Upper Urinary Tract Obstruction

(i.e. obstruction of the ureters and kidneys)

  • Etiology: Ureteral or renal pelvis stricture (i.e. scar tissue involving the ureter or renal pelvis of the kidney), a blood vessel crossing the ureter or renal pelvis causing compression and blockage of the urinary tract, poor urinary drainage of the kidney due to high insertion of the ureter into the renal pelvis or ureteral valves, adynamic ureteral segment (i.e. a portion of the ureter which does not have normal peristalsis), ureterocele, ureteral or kidney stone, foreign body in the ureter or kidney, ureteral or renal pelvis tumor, kidney tumor, non-urologic malignancy (i.e. non-urinary tract cancer) causing compression of the ureter, vs other etiology.
  • Evaluation
    • Labs to evaluate electrolytes and kidney function
    • Urine tests: urinalysis, urine culture and sensitivity, possible urine cytology if concern for a malignant etiology
    • Imaging: Depending on concern for different etiologies (plain film, IVP, nuclear kidney scans, ultrasound, CT scan, MRI, or other)
  • Management
    • Ureteral or renal pelvis obstruction from stricture, crossing vessel, high ureteral insertion into the renal pelvis, ureteral valves, adynamic ureteral segment– Dilation, endopyelotomy, surgical reconstruction (i.e. surgical reimplanation, uretero-ureterostomy, pyeloplasty), depending on etiology.

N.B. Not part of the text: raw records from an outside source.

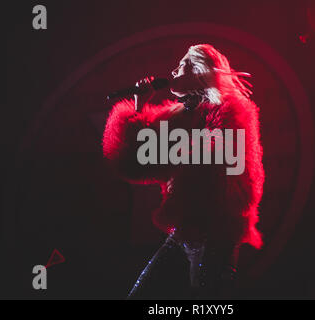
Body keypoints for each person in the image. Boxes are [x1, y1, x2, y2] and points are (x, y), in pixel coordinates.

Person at [102, 44, 264, 299]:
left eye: (182, 65)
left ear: (200, 70)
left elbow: (230, 169)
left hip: (215, 235)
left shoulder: (231, 110)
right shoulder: (175, 116)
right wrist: (137, 108)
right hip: (183, 233)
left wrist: (181, 153)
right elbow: (133, 163)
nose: (174, 70)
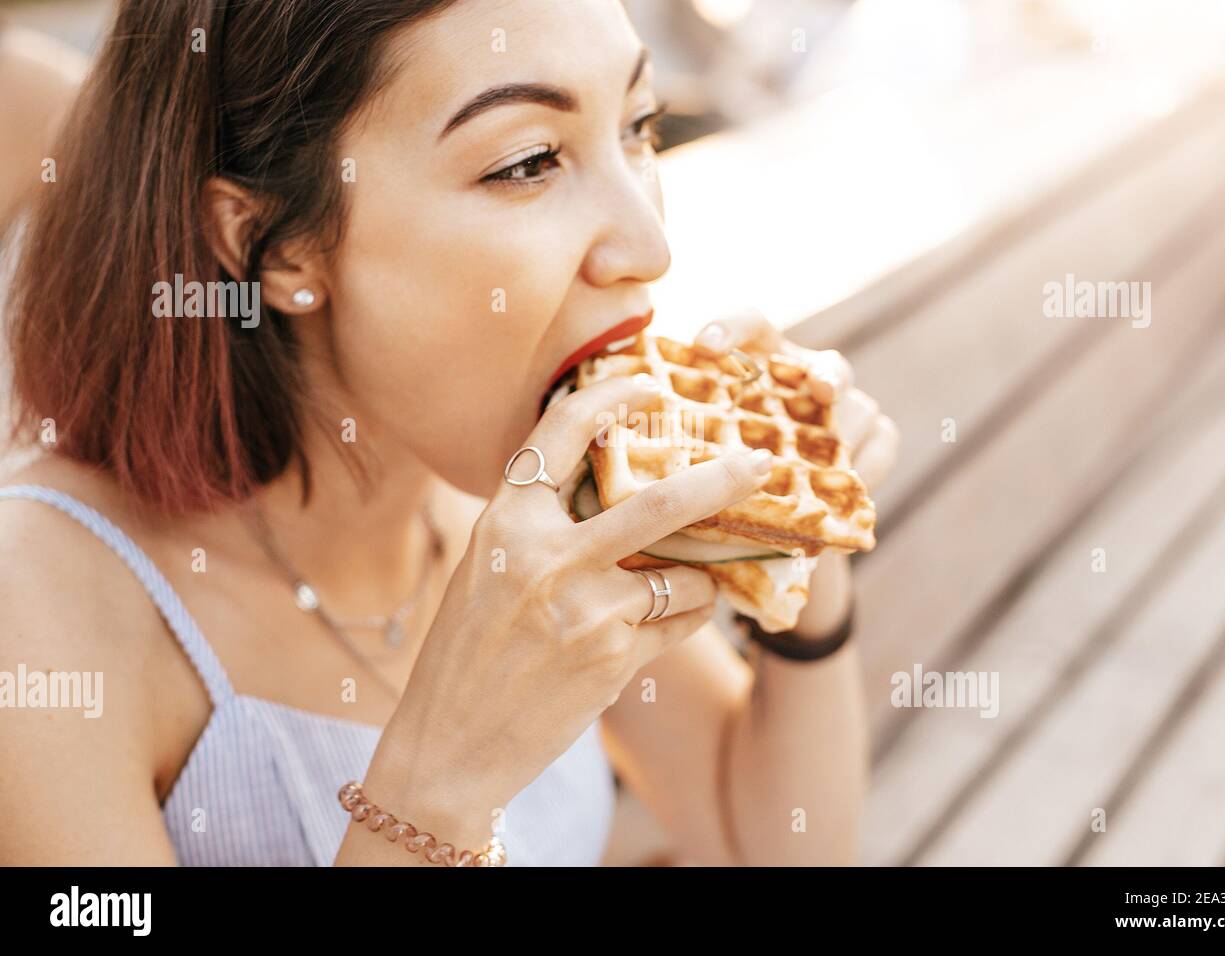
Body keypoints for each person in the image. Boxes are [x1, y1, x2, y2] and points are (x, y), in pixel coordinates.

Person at [0, 0, 898, 866]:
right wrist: (437, 789)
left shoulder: (519, 488)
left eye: (639, 124)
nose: (648, 244)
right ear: (273, 245)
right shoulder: (37, 621)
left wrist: (793, 563)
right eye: (529, 161)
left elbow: (763, 845)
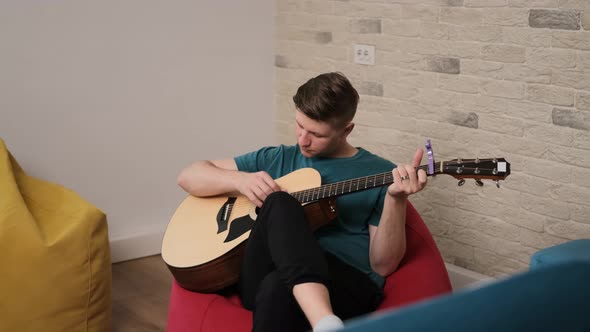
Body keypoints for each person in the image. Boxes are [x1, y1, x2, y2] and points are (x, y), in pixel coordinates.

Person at [177, 72, 427, 332]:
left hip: (344, 282)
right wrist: (240, 181)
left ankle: (323, 318)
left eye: (316, 134)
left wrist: (396, 199)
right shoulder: (278, 158)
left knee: (277, 287)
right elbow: (189, 176)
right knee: (280, 202)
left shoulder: (381, 173)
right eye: (300, 125)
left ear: (347, 130)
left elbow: (383, 265)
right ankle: (325, 322)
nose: (302, 140)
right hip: (263, 274)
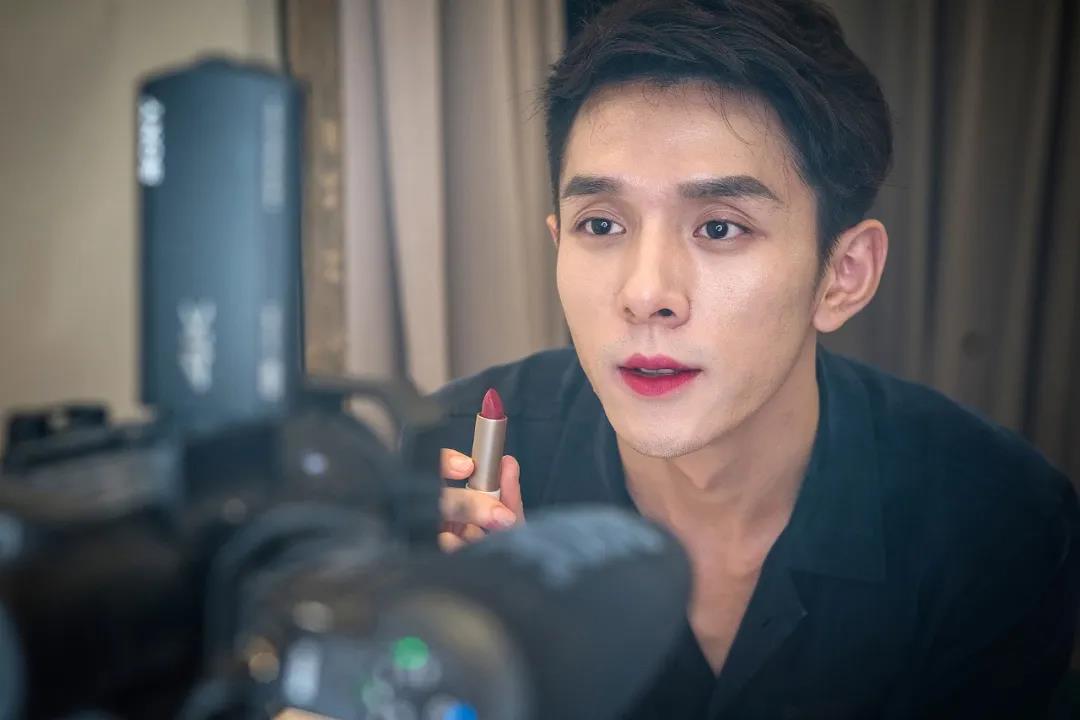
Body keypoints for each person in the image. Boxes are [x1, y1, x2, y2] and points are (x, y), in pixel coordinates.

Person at [404, 0, 1080, 717]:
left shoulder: (997, 520)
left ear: (843, 274)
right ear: (557, 244)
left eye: (721, 228)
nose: (646, 294)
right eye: (600, 224)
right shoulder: (442, 472)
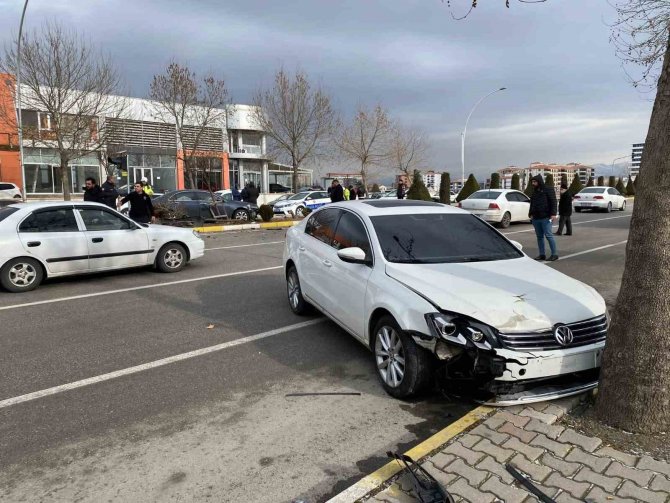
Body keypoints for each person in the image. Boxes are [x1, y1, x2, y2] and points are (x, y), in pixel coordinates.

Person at [528, 174, 558, 261]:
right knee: (539, 237)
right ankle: (542, 254)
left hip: (546, 217)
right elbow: (532, 203)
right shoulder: (534, 191)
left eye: (534, 181)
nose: (533, 183)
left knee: (549, 235)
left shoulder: (548, 189)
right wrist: (530, 214)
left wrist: (553, 214)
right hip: (536, 218)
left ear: (539, 181)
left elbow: (553, 202)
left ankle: (554, 254)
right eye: (532, 182)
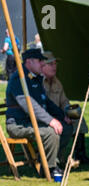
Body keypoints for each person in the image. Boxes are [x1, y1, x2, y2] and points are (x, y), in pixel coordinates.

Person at [5, 48, 73, 178]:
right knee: (51, 132)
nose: (43, 63)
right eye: (40, 60)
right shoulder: (19, 79)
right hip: (18, 124)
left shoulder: (34, 78)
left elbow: (46, 102)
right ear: (29, 62)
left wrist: (62, 116)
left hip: (32, 122)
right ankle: (49, 169)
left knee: (66, 128)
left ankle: (51, 162)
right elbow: (29, 105)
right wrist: (50, 121)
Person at [41, 51, 89, 165]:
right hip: (46, 118)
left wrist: (69, 112)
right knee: (63, 125)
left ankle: (80, 155)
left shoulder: (57, 82)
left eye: (55, 64)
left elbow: (64, 101)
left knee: (77, 117)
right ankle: (55, 158)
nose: (54, 66)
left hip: (59, 115)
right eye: (51, 64)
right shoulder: (39, 83)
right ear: (42, 66)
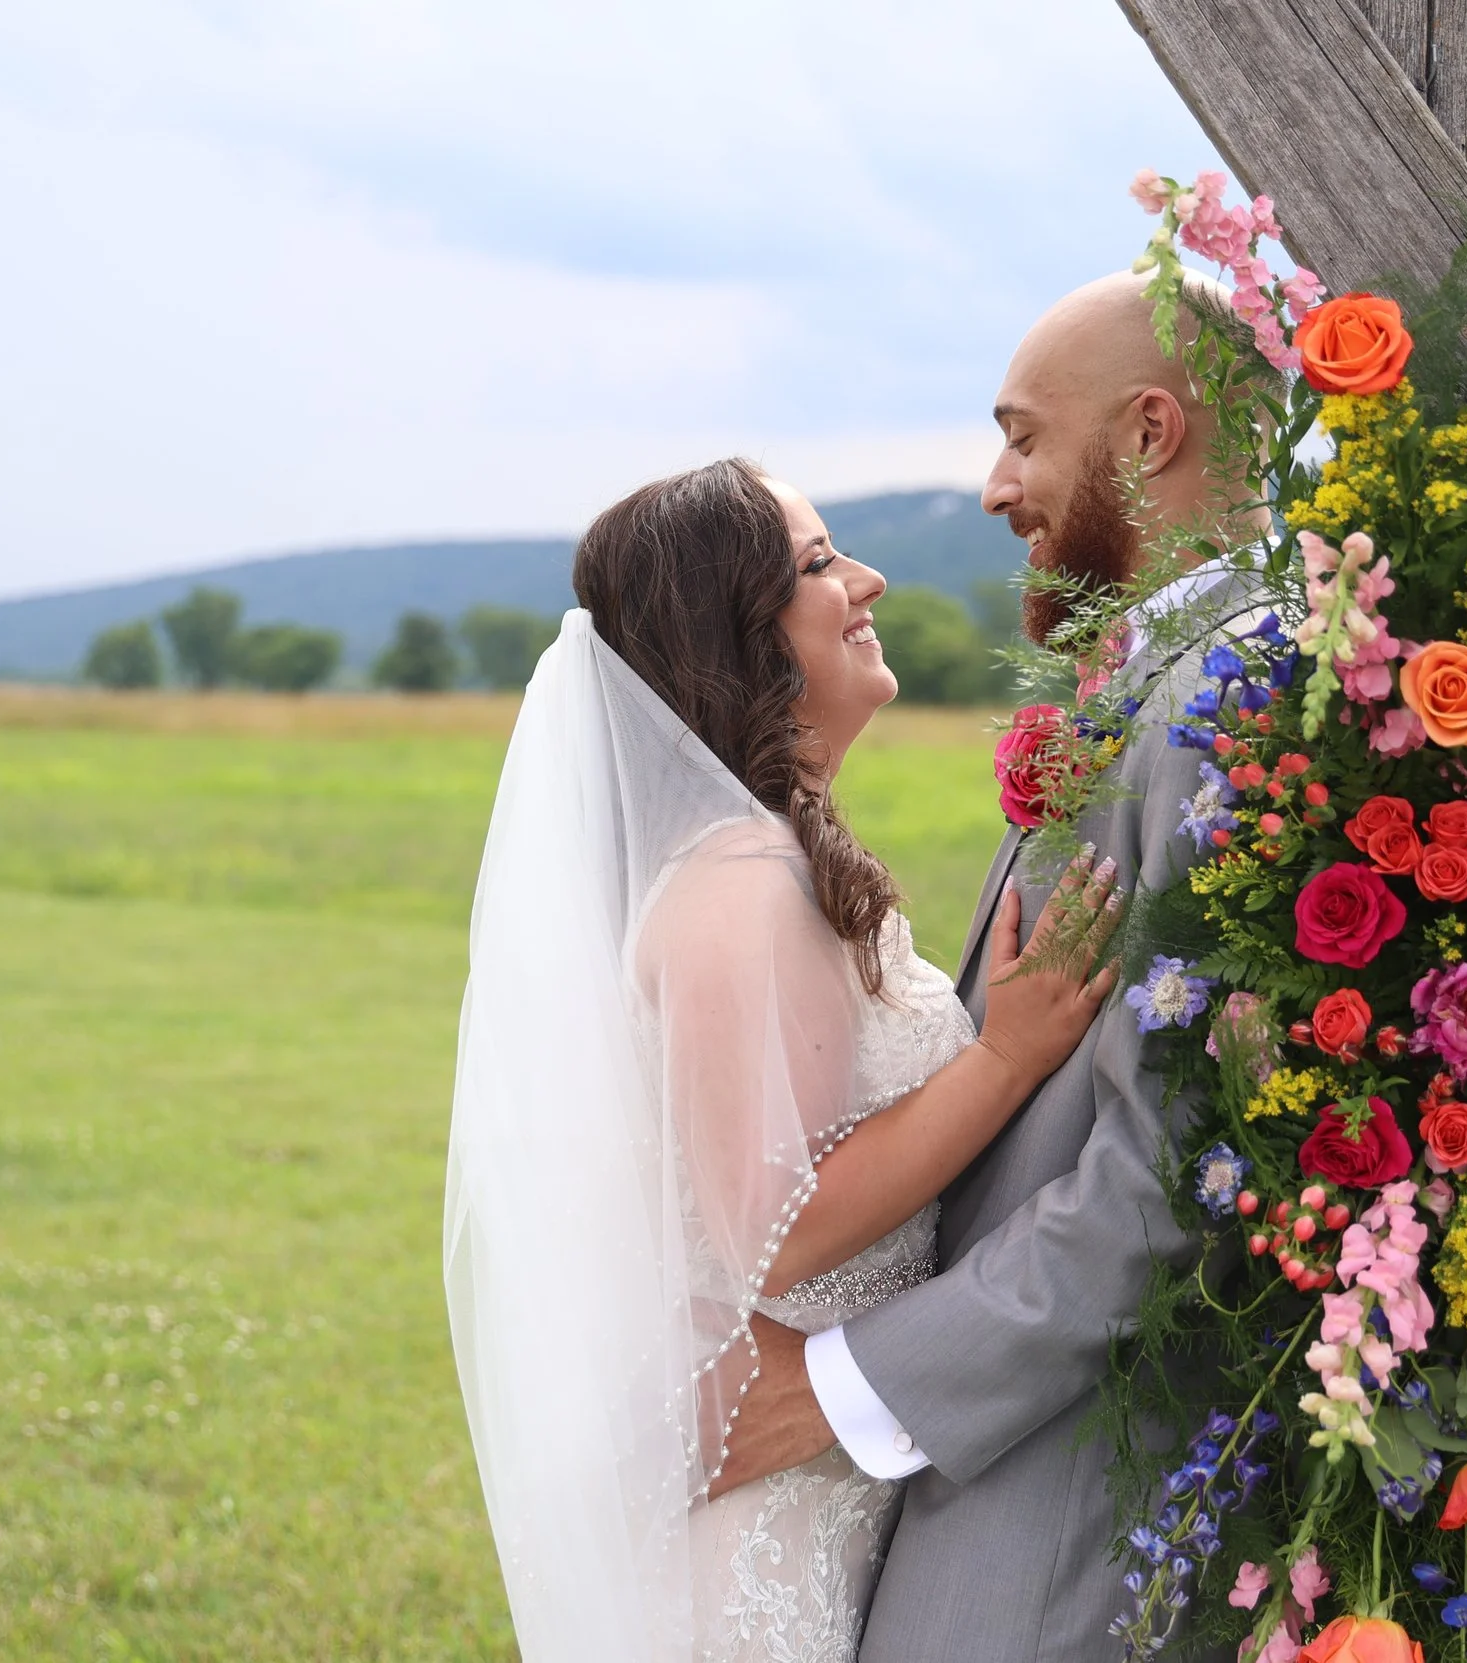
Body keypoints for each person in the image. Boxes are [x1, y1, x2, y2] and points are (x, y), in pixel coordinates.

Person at [444, 456, 1126, 1663]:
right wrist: (1009, 1055)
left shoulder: (769, 855)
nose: (865, 581)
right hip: (765, 1539)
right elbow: (780, 1229)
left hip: (835, 1484)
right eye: (816, 565)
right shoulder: (735, 884)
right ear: (735, 634)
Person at [708, 271, 1260, 1661]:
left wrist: (838, 1387)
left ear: (1147, 435)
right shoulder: (1158, 683)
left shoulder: (1218, 703)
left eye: (1023, 435)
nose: (993, 486)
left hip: (1067, 1491)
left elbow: (1175, 1165)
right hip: (997, 1444)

    • Ureterocele—endoscopic incision, surgical reconstruction
    • Ureteral or kidney stone—see separate section
    • Foreign body in the ureter or kidney—endoscopic removal or surgical, incisional removal with reconstruction
    • Ureteral or renal pelvis tumor—see separate section
    • Non-urologic malignancy (i.e. non-urinary tract cancer) causing compression of the ureter—treatment of the primary malignancy, decompression of the urinary tract with ureteral stent (i.e. internal tube that traverses the ureter from the bladder to the kidney to drain urine and relieve kidney pressure) or percutaneous nephrostomy tube (i.e. tube going through the back into the kidney to drain urine from the kidney and relieve kidney pressure), possible surgical reconstruction if non-urologic malignancy can be effectively controlled.